There's a lineage of the Black radical tradition that Miss Baker stands in the center of. If folks do not know her legacy, please go listen to the song, learn you something about Miss Baker, because it is the legacy and the ancestral lineage that Miss Baker walks in that we're standing in today, and that's giving us life, joy, and freedom that we're able to have today.
Melissa Harris-Perry: Freedia, here's my last question for you. This conversation that we're having today is part of a series that we're doing called Black. Queer. Rising. When you hear me say, Black, Queer, Rising, what does that mean to you?
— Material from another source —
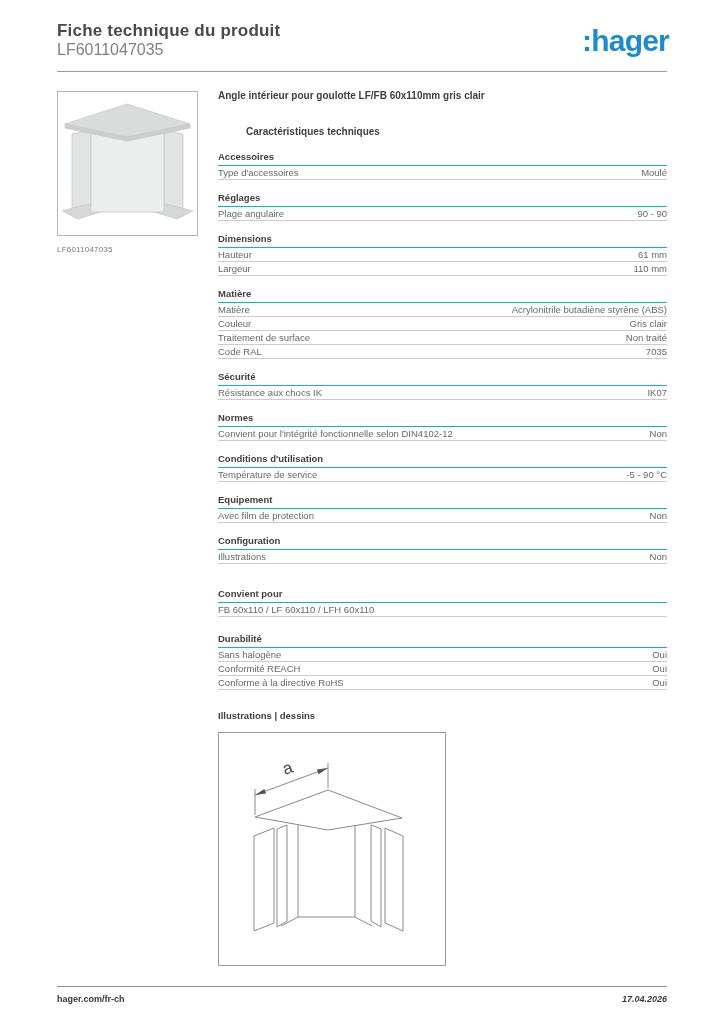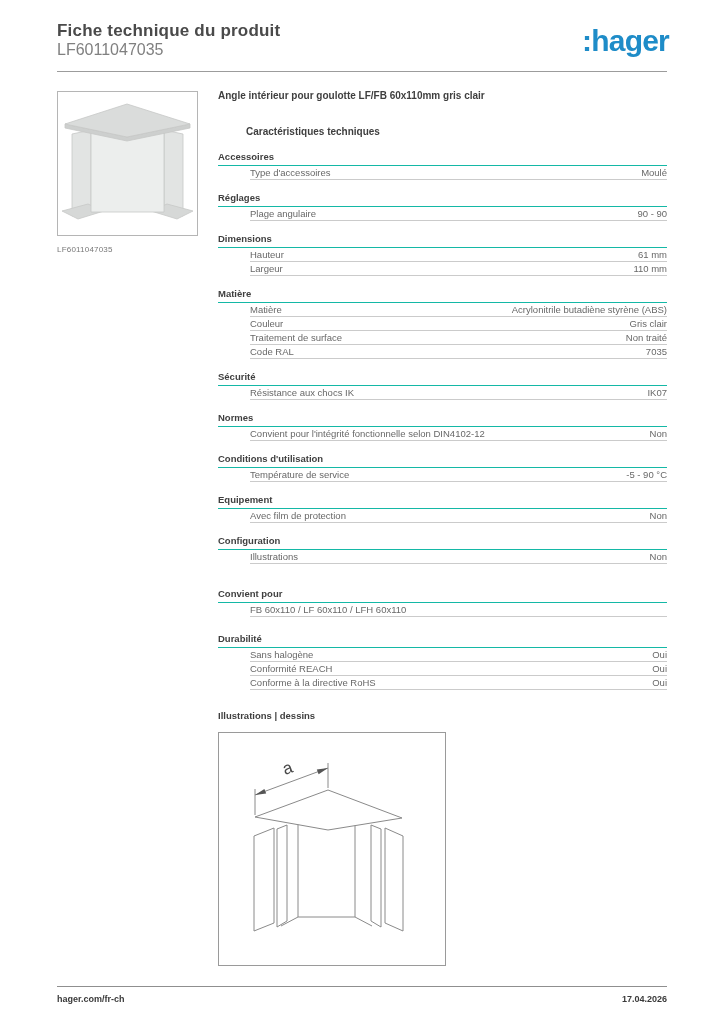"Type d'accessoires" .row { margin-left: 32px -> none }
Big Freedia: It means all of us coming together and living in our truth. Also, using our voice and our power to help us all rise up. It takes each one of us every step of the moment, to keep doing something, to keep changing something for the culture. To keep on putting ourselves out there, and not being afraid to just step off the edge and to do something that will help bring change into the world.
For me, every day when I rise and wake up, I ask God for strength to help keep on getting me through to the next day and to help what's my purpose in this world, and to help try to make change. That's what it's about for me, bringing us all together, helping us all rise up together. When I do what I do in this bounce music, I go out there and I just give my all, every step of the way, I give my all and I think is helping all of us rise.
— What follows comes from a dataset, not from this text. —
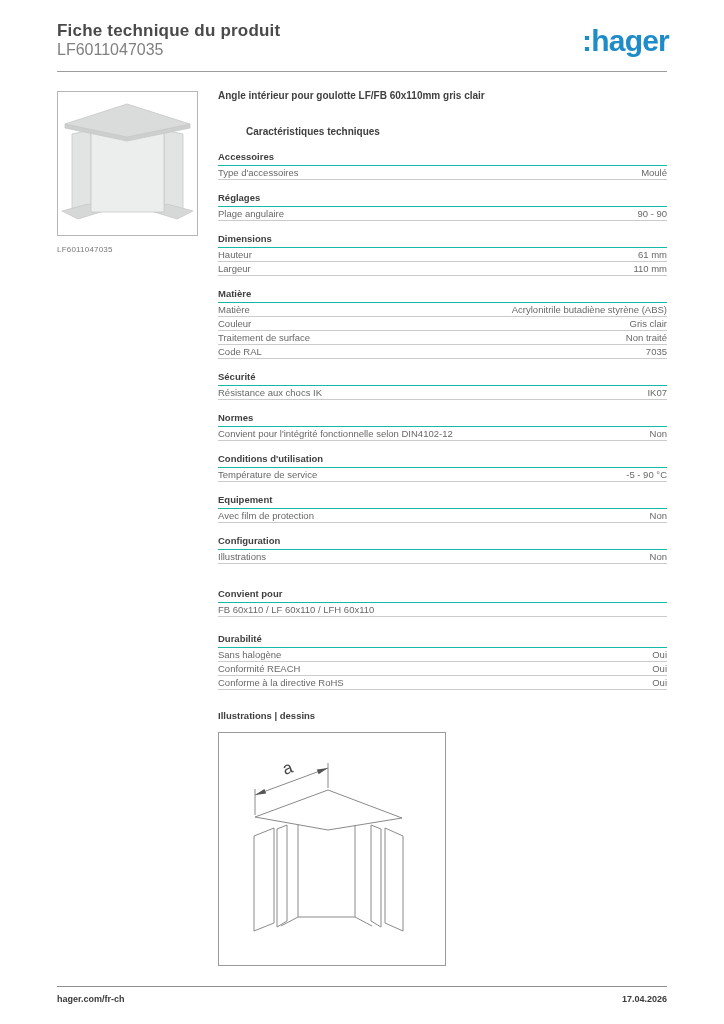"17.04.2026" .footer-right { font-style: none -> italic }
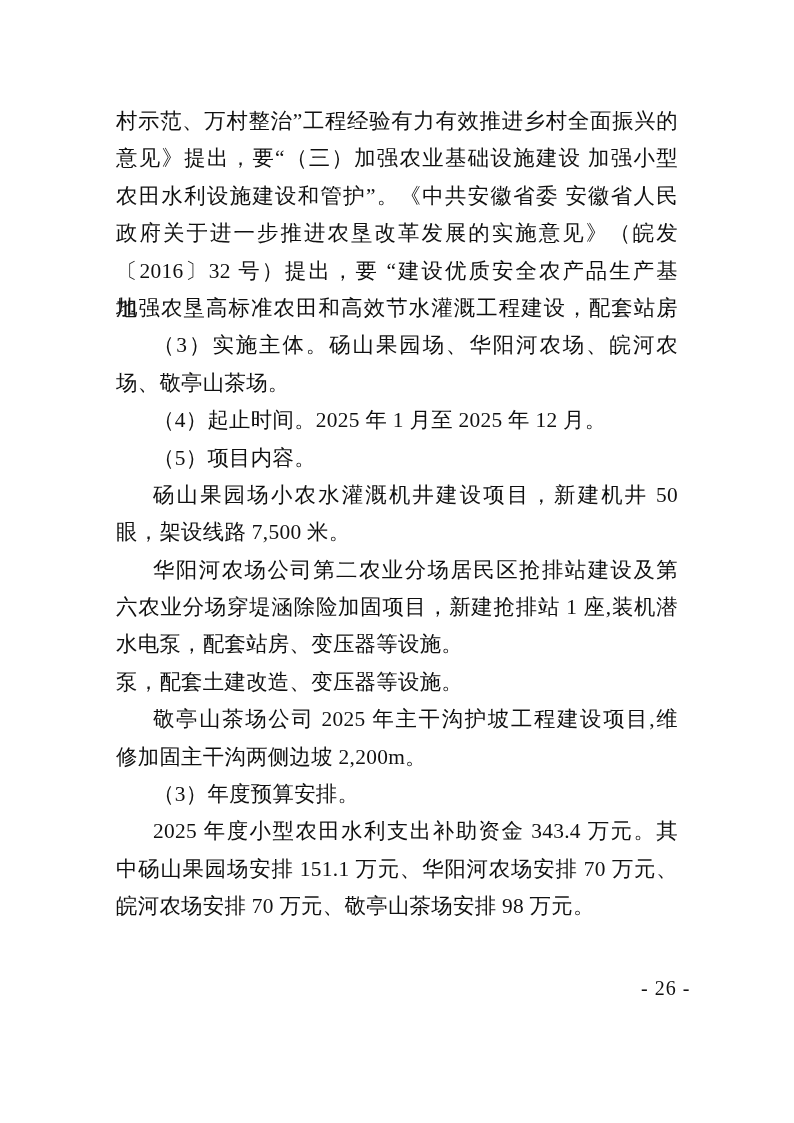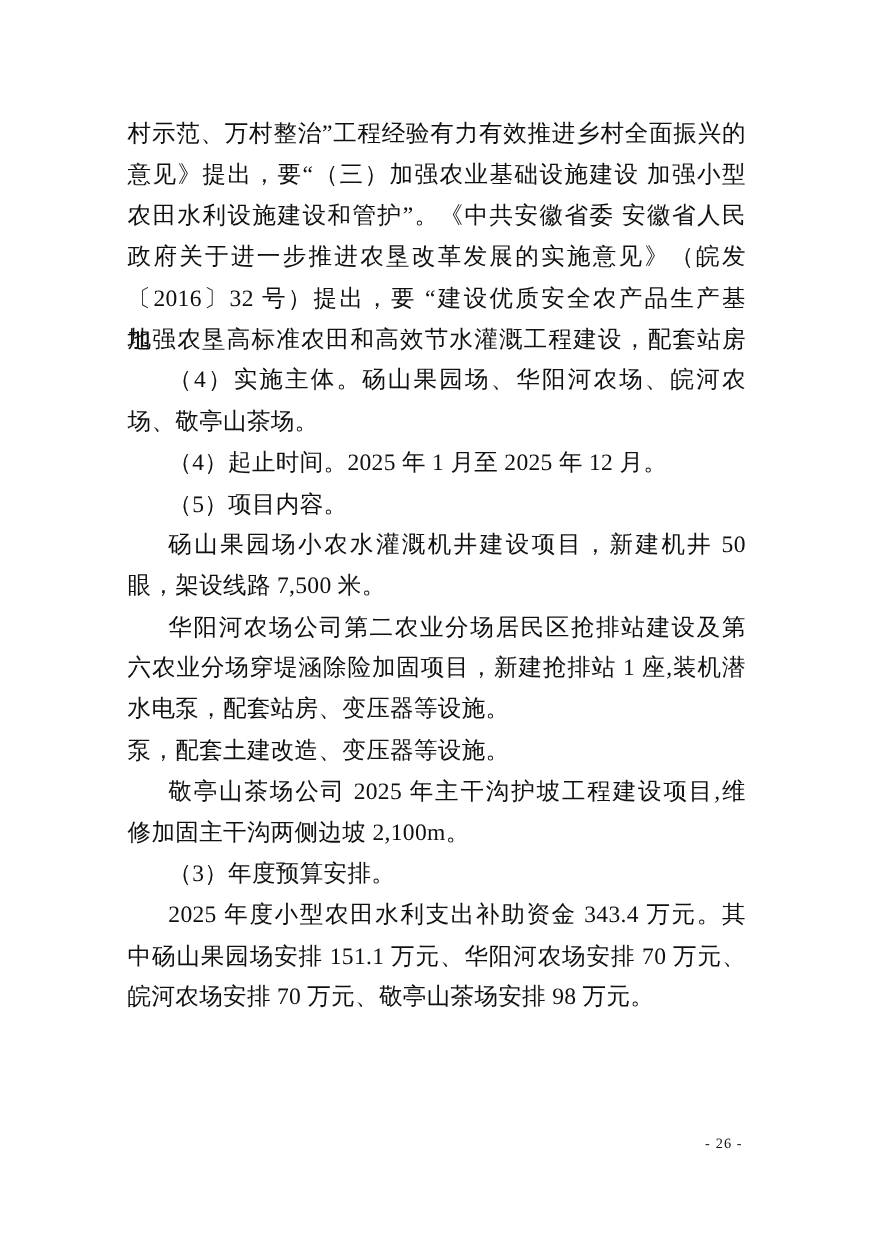"（4）实施主体。砀山果园场、华阳河农场、皖河农" div.line { text: 4 -> 3 }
Me being a young Black queer coming from Josephine and from New Orleans, and people seeing the growth of where I came from and to where I am currently now, I think it helps all of us rise. As well as me looking at other queer artists who have come from the struggle and to see them rise, I think that gives us all inspiration and influence to know that we all can get up there and rise and do something towards making change into this world.
Melissa Harris-Perry: Jonathan, when I say the words, Black, Queer, Rising, what does that mean to you?
Jonathan Lykes: Absolutely. When I think about rising, I go to Maya Angelo, and still I rise. Does my sassiness upset you? As a black queer, millennial in this world, I think so much about the invisibility of our lineage of queer history. I think that, many people still don't know to this day that the March on Washington in 1963 was organized by a Black queer person by arrested.
When I think of queer people rising, I think of the history of invisibility becoming visible. The history of those stories, those narratives. We are now in the roaring 20s where 100 years after the roaring 20s and the inception of the Harlem Renaissance. If you know that history, you know it was a very queer history that we are now 100 years past.
I also think of, I'm a member of the house in ballroom community. I'm in the house of Garson, so I think of the origins of the house in ballroom community, a queer and trans subculture that was created by Black trans women. When I think of black queer rising, I think of that 100-year legacy of house in ballroom culture and the Harlem drag balls that were taking place in the 1920s.
Ultimately, when I think of queer people rising, I think of, us standing in our dignity, standing in our full selves and recreating this world, not just for some people, but a world that works for everyone.
Melissa Harris-Perry: Big Freedia is a culture creator, a world maker and an Ella Baker Shaker, and also the queen of bounce music. Jonathan Lykes is an artist, activist and founder of Liberation House. Thank you both so much.
Jonathan Lykes: Thank you. We appreciate it.
Big Freedia: Appreciate you so much.